Aktualisiert 06.09.2007 14:01

Frei fühlte sich vom BVB unter Druck gesetzt

Nati-Captain Alex Frei ist überzeugt: Seine Verletzung hätte verhindert werden können.

«Klar ist es im Kopf schwierig», sagte der Topskorer der Schweizer-Nati am Mittwoch an der Medienkonferenz in Feusisberg beiläufig, «denn die Verletzung hätte verhindert werden können. Aber...», fuhr Frei fort und schwenkte zum nächsten Thema weiter. Auf Nachfragen des «Blicks» wollte der Stürmer von Borussia Dortmund lieber nicht näher auf das Thema eingehen. Frei: «Es gibt Sachen, die man besser nicht erzählt, sonst kriegt man nur Theater.
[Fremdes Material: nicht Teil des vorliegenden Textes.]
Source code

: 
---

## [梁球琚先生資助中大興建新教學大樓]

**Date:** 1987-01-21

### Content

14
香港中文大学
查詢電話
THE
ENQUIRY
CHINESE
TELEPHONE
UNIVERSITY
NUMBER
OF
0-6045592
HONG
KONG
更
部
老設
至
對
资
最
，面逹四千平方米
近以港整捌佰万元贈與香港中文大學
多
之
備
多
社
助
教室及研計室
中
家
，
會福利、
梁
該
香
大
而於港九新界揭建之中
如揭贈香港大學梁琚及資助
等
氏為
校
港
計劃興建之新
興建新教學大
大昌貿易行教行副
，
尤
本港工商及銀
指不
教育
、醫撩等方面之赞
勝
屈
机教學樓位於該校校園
Ich weiss, wie das Haifisch-Becken Bundesliga funktioniert.»

«Blick» scheint zu wissen, was der Nati-Captain zwischen den Zeilen sagen wollte. Frei soll nach seiner dreimonatigen Verletzungspause von den BVB-Verantwortlichen gedrängt worden sein, mehr Gas zu geben. Das Resultat: Ein Muskelfaserriss in der rechten Wade und ein Rückwurf um drei Wochen. Obschon die Verletzung von Mitte August so gut wie verheilt ist, wird Frei Nati-Coach Köbi Kuhn im morgigen Testspiel gegen Chile nicht zur Verfügung stehen. Der Captain sollte jedoch am Dienstag gegen Japan auflaufen.

BVB hat Frei unter der Lupe

Die kommenden Länderspiele sind gemäss «kicker.de» für den Arbeitgeber des Schweizers, Borussia Dortmund, der bedeutendste Leistungstest. Geht alles glatt, soll Frei bereits eine Woche später wieder ins Bundesliga-Geschehen eingreifen.